From the entries below, list each line with "width".

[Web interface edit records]
════════════════════
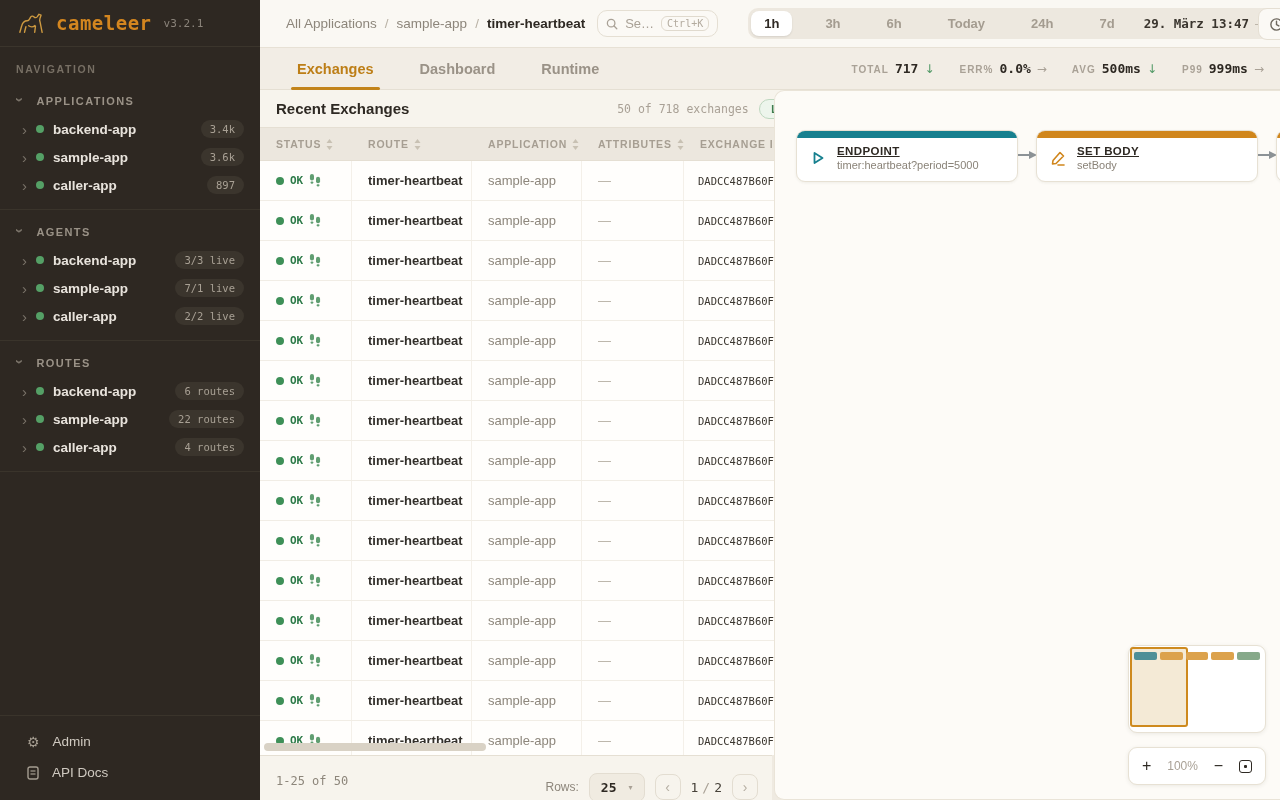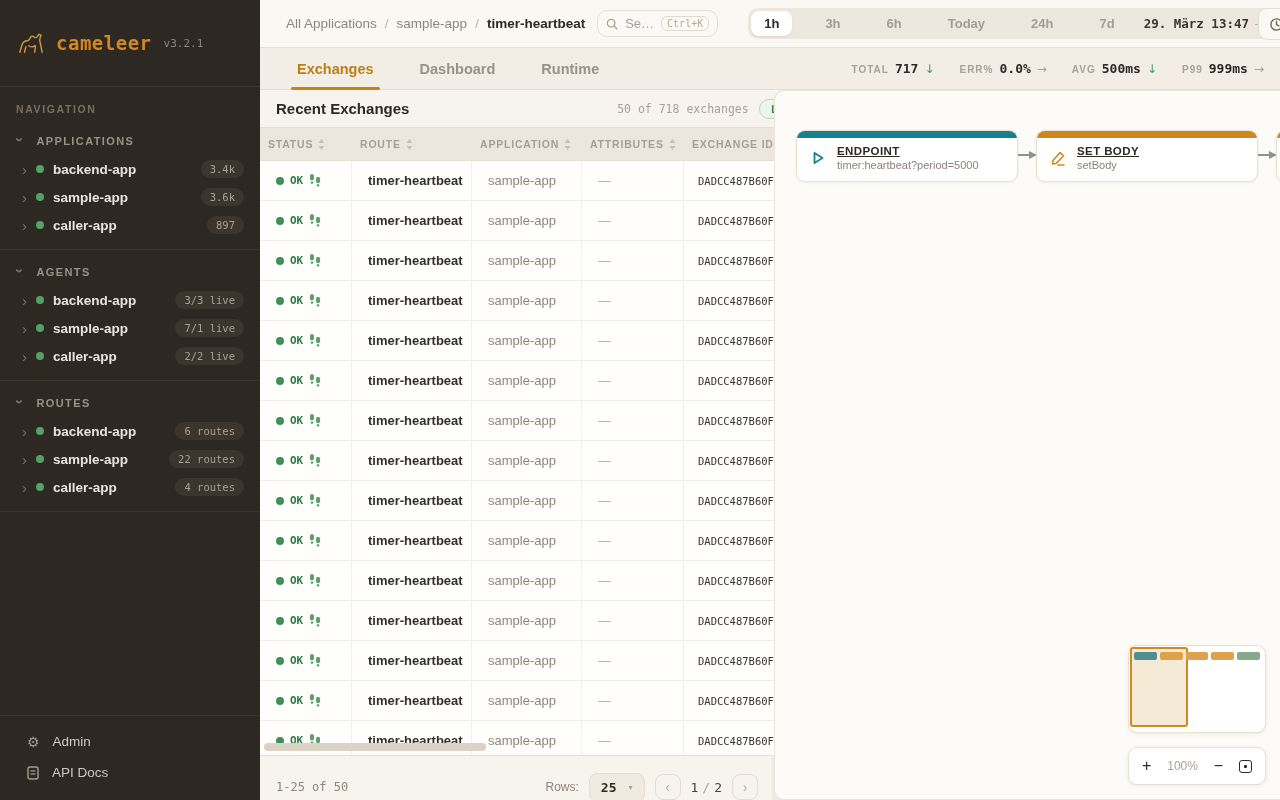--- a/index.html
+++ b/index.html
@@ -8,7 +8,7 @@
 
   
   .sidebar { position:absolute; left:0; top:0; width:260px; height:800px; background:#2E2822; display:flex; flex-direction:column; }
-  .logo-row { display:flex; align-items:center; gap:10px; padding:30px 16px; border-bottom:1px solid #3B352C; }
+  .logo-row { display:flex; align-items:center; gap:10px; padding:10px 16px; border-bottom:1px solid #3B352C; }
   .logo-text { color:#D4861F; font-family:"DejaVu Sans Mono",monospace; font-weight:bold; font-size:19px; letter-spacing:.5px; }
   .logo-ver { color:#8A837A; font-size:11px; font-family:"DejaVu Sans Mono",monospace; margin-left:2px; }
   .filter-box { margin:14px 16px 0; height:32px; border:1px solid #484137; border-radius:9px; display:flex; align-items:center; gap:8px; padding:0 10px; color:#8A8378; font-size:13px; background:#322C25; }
════════════════════
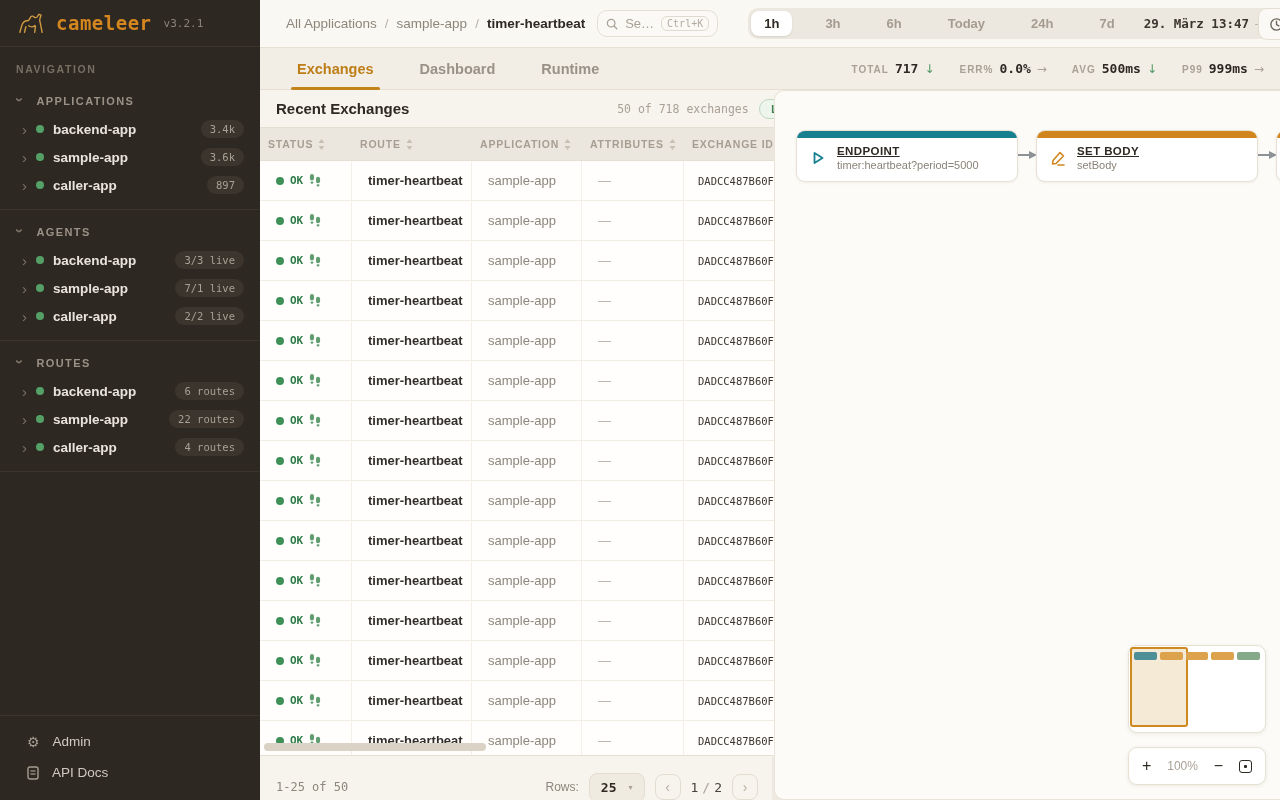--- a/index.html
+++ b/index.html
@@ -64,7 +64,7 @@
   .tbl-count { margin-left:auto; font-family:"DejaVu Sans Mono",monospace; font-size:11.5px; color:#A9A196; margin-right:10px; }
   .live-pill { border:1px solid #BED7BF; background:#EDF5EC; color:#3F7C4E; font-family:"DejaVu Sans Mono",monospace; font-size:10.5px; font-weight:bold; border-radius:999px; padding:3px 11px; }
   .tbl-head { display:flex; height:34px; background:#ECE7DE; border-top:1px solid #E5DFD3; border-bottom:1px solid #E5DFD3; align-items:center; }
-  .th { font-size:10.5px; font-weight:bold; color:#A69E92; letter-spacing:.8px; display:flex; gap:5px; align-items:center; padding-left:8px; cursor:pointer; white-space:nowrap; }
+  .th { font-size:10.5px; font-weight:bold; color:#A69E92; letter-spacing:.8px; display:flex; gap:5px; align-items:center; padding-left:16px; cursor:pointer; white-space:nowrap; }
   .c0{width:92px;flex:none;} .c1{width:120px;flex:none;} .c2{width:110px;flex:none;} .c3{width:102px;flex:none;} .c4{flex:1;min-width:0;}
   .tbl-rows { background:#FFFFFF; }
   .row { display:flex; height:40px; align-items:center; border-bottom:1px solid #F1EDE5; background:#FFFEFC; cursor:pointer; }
════════════════════
Solved exercise -
   .sidebar { position:absolute; left:0; top:0; width:260px; height:800px; background:#2E2822; display:flex; flex-direction:column; }
   .c0{width:92px;flex:none;} .c1{width:120px;flex:none;} .c2{width:110px;flex:none;} .c3{width:102px;flex:none;} .c4{flex:1;min-width:0;}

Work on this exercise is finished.